YNNPACK is a work-in-progress spiritual successor to XNNPACK. It uses many ideas and principles from XNNPACK, but is otherwise a near total rewrite. This document will focus on the differences from XNNPACK.
XNNPACK is structured into roughly 3 top level layers:
- Subgraph API (
xnn_define_...) - Operator API (
xnn_create_...,xnn_reshape_...,xnn_setup_...,xnn_run_operator) - Microkernels
The subgraph API uses the operator API, which in turn calls microkernels.
YNNPACK has (1) and (3) from above, but does not have an explicit operator API. YNNPACK uses slinky to execute the loops that exist outside the microkernels, which was the role of the operator API in XNNPACK. More importantly, most of the work that the operator API in XNNPACK performed has been moved into subgraph nodes, e.g. packing weights is handled by a subgraph node (that may or may not get constant folded).
XNNPACK would run these loops for each operator one at a time, unless they were
explicitly manually fused into a microkernel or the appropriate
xnn_compute_... function.
Slinky optimizes these loops by finding and fusing loops across many subgraph nodes, which improves memory locality, eliminates synchronization points when parallelizing, and both adds and removes overhead (hopefully removes more than it adds).
The ynnpack/xnnpack subfolder contains a compatibility layer that when linked
into an application, provides an implementation of the XNNPACK public API using
YNNPACK. So far the main purpose of this compatibility layer has been to enable
testing and development using XNNPACK tests, benchmarks, and use cases. It does
not support everything that XNNPACK does, but some applications will work
without modification, and some of those will perform well.
XNNPACK can be thought of as a more "CISC" and YNNPACK a more "RISC" design.
The best way to see this is to look at the
XNNPACK compatibility layer
implementation. For example, instead of providing an explicit
xnn_define_max_pooling_2d operator, YNNPACK provides the building blocks
needed to implement this operator (padding, stencil copies, reductions).

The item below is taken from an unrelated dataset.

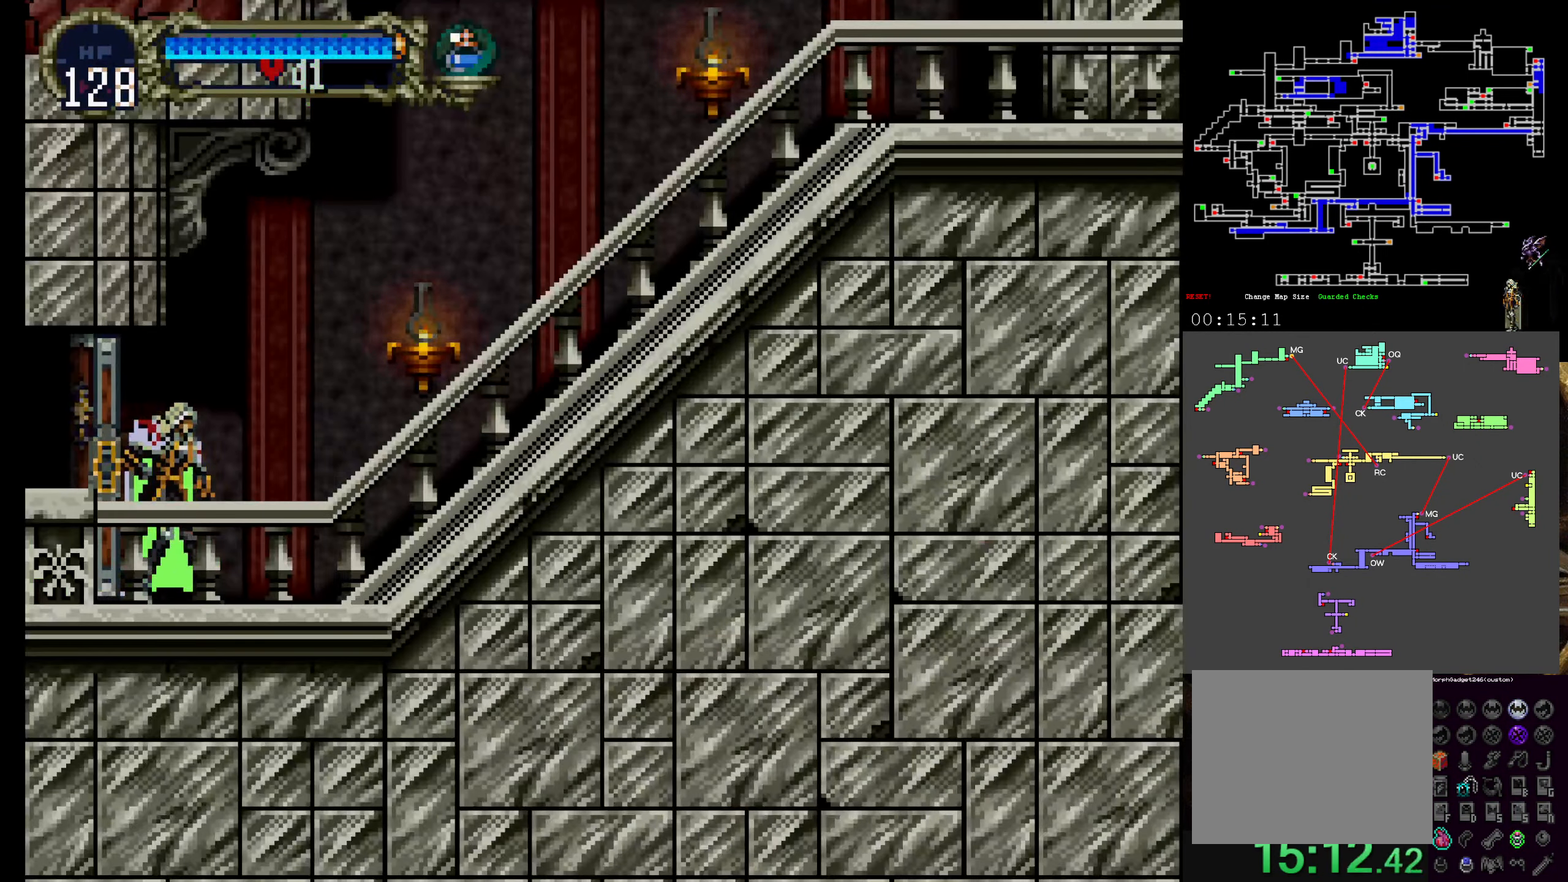
{"buttons": [], "left_stick": "center", "events": [[250, "R1", "down"], [400, "R1", "up"]]}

This approach may seem like it would offer lower performance, but many of the building blocks used to implement such operations are usually low or zero cost due to Slinky optimizations, and this approach offers much more flexibility to implement a wider variety of operations with less engineering effort in XNNPACK.
To enable good performance, our strategy is to express as much work as possible as standard subgraph logic (which does not require changes in YNNPACK itself), and then add necessary optimizations to the subgraph to make it perform well. Tactics to improve good performance are in order of preference:
- Improve Slinky and/or YNNPACK to execute subgraph operations with good locality and minimal overhead. This is preferred because these improvements generalize very well and should benefit a wide variety of use cases.
- Optimize the subgraph itself, e.g. fusing common or critical combinations of nodes into one optimized implementation. This may or may not involve adding a new kernel.
- Add a new kind of subgraph node to the public API. This should be rare.
The goal is for subgraph performance optimizations to apply broadly to many use cases. Optimizations that apply narrowly to a specific use case are a "design smell".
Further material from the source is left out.